El escándalo de la corrupción en nuestro país parece responder a la máxima circense del "más difícil todavía". Cuando creías que la noticia del día anterior resultaba insuperable, aparece otra que la convierte, casi, en una minucia. No hay duda de que la corrupción es un fenómeno generalizado que corroe todos los ámbitos ciudadanos: desde la empresa a la política, pasando por el deporte, el ejército, la iglesia o la justicia. Atajarla exige un diagnóstico preciso de sus causas y procesos con el objetivo, si no de acabar con ella, cosa imposible, sí convertirla en una anécdota sobre la que recaiga todo el peso de la ley.

EN PRIMER lugar hay que alejarse de estas simplezas antropológicas, propias de filosofías idealistas que poco tienen que ver con la realidad, que dicen que los seres humanos somos corruptos (o buenos, o malos) por naturaleza. No hay una naturaleza humana abstracta, somos, como diría Ortega, hijos de nuestras circunstancias, y las pruebas muestran que hay gente corrupta y gente que no, como la hay solidaria y egoísta, optimista y pesimista. Lo que sí habitamos es un sistema extremadamente corruptor que facilita la corruptibilidad de las personas. Cuando en los ámbitos de poder, y me refiero a todos, la corrupción es algo generalizado, hace falta mucha decisión y mucha claridad de ideas para enfrentarse a ella o, cuando menos, no sucumbir a los cantos de sirena.

ES DECIR, y en segundo lugar, hay que intervenir especialmente sobre el sistema que alimenta la corrupción. Existe una alianza implícita entre las élites económicas, políticas y sociales del país, eso a lo que algunos denominan casta, que hace que los favores y apoyos se entrecrucen para evitar que, en el fondo, nada cambie y así favorecer que el poder continúe en las mismas manos. La Transición no fue, en realidad, más que el diseño de este sistema. Las élites del franquismo, sin depuración alguna, pasaron a ser las élites de la democracia y cooptaron a quienes pudieron, en un determinado momento, me refiero al PSOE, claro está, intentar desmontar el tinglado. Como dice Marx, un sistema no solo produce, sino que se reproduce; es decir, que las estructuras que lo sustentan (partidos sistémicos, organizaciones empresariales, sistema judicial) se aplican a generar las condiciones de su perpetuación. En resumidas cuentas, que hace falta mucha ingenuidad para esperar soluciones de quienes alimentan el problema.

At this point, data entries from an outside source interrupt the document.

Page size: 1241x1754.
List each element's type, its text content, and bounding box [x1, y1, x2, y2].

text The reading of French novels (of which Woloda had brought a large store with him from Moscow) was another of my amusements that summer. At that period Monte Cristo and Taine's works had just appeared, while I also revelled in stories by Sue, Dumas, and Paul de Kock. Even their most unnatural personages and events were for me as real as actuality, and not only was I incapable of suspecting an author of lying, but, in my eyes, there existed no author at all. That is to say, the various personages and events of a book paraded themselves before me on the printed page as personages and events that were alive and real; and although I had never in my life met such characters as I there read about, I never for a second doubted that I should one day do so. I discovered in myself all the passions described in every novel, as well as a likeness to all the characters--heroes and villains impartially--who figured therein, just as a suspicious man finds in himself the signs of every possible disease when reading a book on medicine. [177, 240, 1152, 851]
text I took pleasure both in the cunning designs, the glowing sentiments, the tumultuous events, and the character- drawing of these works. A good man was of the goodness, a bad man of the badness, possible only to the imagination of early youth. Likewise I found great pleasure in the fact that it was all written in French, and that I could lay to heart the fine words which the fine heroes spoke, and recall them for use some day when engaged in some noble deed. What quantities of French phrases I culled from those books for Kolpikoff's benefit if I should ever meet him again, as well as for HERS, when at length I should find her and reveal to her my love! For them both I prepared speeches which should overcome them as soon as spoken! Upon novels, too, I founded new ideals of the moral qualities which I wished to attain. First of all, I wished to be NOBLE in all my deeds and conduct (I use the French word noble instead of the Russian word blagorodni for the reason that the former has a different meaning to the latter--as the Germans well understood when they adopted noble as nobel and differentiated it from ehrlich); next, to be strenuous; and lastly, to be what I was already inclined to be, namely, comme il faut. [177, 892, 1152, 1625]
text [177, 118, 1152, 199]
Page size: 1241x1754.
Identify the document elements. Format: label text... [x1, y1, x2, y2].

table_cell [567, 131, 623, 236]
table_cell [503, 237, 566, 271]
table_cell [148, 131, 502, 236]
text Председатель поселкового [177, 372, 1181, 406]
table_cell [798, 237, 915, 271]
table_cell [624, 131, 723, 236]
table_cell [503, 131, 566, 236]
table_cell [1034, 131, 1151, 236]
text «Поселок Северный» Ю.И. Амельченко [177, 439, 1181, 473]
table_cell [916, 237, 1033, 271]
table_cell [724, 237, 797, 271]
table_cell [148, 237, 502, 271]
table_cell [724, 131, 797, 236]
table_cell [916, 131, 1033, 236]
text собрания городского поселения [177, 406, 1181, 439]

Ahora bien, creo que debemos evitar que la desconfianza se generalice. Del mismo modo que está de moda una nueva topología política que habla de los de arriba y los de abajo, es preciso entender que hay una barrera que separa a los honrados de los corruptos. Una barrera, efectivamente, permeable, especialmente en una dirección, pero no cabe duda de que hay muchísima gente honrada que quiere una sociedad justa y limpia. La transversalidad política que estamos construyendo parte de la alianza de gente honrada que entiende que es preciso extirpar el mal como único modo de evitar contagios. No solo hace falta una salud de hierro, hace falta un medio no contaminante.

Necesitamos, urgentemente, una alianza de la gente honrada. Una gente honrada que puede tener ubicaciones ideológicas diferentes, pero que, por su honradez, entiende que esta atmósfera no es respirable. No hagamos política de trazo grueso. El carácter sistémico del PSOE no incapacita para un nuevo proyecto a mucha gente honrada de ese ámbito, lo mismo que el carácter corrupto de sujetos execrables como Moral Santín no convierte, de ningún modo, a Izquierda Unida en una organización corrupta. Los contraejemplos, empezando por Anguita, son innumerables. Digo esto porque pululan por ahí personajes empeñados, desde un nuevo sectarismo, en expedir credenciales de pureza para procesos políticos que creen suyos. En este proceso se trata, simplemente, de ver qué no queremos y de construir, conjuntamente, lo que queremos. Y de hacerlo y ejecutarlo con honradez.